## Begin Source text

The court at the base of the hillock is always called the ballium, bayle, or bailey, a word for which Skeat suggests the Latin baculus, a stick, as a possible though very doubtful ancestor. The wooden wall which surrounded this court was the palum, pelum, or palitium of the documents, a word which Mr Neilson has proved to be the origin of the peels so common in Lowland Scotland, though it has been mistakenly applied to the towers enclosed by these peels.[239] The palitium was the stockade on the inner bank of the ditch which enclosed the bailey; but the outer or counterscarp bank had also its special defence, called the hericio, from its bristling nature (French hérisson, a hedgehog). There can be little doubt that it was sometimes an actual hedge of brambles, at other times of stakes intertwined with osiers or thorns.[240]
Thus the words most commonly used in connection with these wooden castles are chiefly French in form, but a French that is tinctured with Teutonic blood. This is just what we might expect, since the first castles of feudalism arose on Gallic soil (France or Flanders), but on soil which was ruled by men of Teutonic descent. We may regard it as fairly certain that it was in the region anciently known as Neustria that the motte-castle first appeared; and as we have previously shown, there is some reason to think that the centre of that region was the place where it originated. But this must for the present remain doubtful. What we regard as certain is that it was from France, and from Normandy in particular, that it was introduced into the British Isles; and to those islands we must now turn.

## End Source text

Written request: Please name the special defense that the castle terms passage says protected the outer or counterscarp bank. The records that come next are separate material and have no connection to the castle terms passage.

## Begin Record extracts

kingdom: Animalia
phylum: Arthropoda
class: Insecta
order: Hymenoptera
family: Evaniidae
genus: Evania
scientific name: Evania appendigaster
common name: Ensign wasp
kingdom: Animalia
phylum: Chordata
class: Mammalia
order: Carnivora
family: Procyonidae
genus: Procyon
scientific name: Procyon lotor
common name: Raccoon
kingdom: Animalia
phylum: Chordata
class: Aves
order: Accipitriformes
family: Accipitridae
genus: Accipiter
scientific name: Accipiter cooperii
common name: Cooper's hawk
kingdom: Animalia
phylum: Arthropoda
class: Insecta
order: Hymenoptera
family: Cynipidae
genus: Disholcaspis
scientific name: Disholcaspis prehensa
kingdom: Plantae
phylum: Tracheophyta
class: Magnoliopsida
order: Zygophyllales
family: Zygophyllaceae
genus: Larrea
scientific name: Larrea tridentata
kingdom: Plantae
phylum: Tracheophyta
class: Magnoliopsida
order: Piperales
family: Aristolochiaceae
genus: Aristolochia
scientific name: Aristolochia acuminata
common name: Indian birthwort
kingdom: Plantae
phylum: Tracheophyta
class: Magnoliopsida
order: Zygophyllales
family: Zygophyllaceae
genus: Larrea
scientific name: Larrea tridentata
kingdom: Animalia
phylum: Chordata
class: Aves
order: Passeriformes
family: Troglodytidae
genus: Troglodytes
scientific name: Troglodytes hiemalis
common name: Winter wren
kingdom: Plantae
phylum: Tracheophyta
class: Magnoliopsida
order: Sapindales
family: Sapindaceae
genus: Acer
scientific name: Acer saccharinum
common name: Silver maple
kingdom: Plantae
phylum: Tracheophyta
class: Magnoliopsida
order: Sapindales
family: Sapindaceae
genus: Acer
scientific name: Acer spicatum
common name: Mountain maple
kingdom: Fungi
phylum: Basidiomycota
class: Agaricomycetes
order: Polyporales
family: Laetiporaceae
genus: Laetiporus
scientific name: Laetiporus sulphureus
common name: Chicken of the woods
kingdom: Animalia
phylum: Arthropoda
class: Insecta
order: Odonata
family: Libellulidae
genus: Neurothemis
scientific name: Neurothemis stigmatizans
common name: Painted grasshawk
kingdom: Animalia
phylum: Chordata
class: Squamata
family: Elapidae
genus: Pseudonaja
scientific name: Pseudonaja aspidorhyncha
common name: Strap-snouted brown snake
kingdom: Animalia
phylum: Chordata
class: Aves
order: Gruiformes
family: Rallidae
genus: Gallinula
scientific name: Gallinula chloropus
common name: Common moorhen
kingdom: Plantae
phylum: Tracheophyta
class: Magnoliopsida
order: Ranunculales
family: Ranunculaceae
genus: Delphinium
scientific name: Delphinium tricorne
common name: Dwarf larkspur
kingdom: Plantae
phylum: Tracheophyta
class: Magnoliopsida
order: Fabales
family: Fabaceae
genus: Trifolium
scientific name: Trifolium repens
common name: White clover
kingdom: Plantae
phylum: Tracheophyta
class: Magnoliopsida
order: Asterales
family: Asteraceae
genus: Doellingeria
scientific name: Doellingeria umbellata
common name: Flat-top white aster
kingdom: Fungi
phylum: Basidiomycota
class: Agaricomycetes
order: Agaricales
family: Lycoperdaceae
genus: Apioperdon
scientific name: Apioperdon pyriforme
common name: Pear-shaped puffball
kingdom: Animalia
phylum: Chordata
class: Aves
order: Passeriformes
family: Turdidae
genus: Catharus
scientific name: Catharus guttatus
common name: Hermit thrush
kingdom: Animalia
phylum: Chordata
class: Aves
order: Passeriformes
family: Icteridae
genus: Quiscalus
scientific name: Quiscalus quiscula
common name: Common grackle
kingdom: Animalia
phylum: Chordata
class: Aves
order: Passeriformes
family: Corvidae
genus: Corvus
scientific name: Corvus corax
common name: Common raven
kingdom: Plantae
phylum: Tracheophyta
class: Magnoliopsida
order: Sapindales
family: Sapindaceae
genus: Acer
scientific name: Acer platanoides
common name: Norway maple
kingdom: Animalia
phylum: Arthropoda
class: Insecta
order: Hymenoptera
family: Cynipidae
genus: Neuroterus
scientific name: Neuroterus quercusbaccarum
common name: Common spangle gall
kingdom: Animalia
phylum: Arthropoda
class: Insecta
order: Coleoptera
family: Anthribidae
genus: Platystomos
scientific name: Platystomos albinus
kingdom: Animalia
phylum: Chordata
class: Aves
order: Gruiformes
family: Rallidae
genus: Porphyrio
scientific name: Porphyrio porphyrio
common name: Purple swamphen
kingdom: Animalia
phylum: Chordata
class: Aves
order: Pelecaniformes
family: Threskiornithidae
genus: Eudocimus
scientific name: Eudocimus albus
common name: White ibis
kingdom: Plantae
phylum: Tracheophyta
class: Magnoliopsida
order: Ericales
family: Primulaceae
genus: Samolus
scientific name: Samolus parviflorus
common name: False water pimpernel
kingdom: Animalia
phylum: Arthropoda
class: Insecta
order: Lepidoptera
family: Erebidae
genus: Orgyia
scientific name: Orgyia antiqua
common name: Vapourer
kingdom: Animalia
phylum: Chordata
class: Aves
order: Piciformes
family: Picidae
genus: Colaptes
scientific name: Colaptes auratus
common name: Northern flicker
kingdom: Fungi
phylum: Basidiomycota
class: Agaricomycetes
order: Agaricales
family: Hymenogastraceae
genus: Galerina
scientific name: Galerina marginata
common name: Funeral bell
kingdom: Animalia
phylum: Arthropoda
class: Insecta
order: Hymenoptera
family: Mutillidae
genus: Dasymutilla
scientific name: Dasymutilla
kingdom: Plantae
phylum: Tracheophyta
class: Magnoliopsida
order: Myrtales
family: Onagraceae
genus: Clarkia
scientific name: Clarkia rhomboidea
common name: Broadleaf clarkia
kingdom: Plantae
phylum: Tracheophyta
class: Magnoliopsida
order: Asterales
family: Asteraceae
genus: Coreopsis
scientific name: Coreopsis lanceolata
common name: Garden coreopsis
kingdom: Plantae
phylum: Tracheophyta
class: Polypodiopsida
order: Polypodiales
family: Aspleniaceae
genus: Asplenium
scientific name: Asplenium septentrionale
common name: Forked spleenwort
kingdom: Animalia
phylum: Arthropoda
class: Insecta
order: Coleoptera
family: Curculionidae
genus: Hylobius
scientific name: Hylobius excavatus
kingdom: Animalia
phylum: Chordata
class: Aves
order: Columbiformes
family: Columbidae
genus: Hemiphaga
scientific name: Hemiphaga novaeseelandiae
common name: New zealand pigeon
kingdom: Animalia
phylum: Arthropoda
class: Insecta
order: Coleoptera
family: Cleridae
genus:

## End Record extracts

Solution for this problem: It was called the hericio.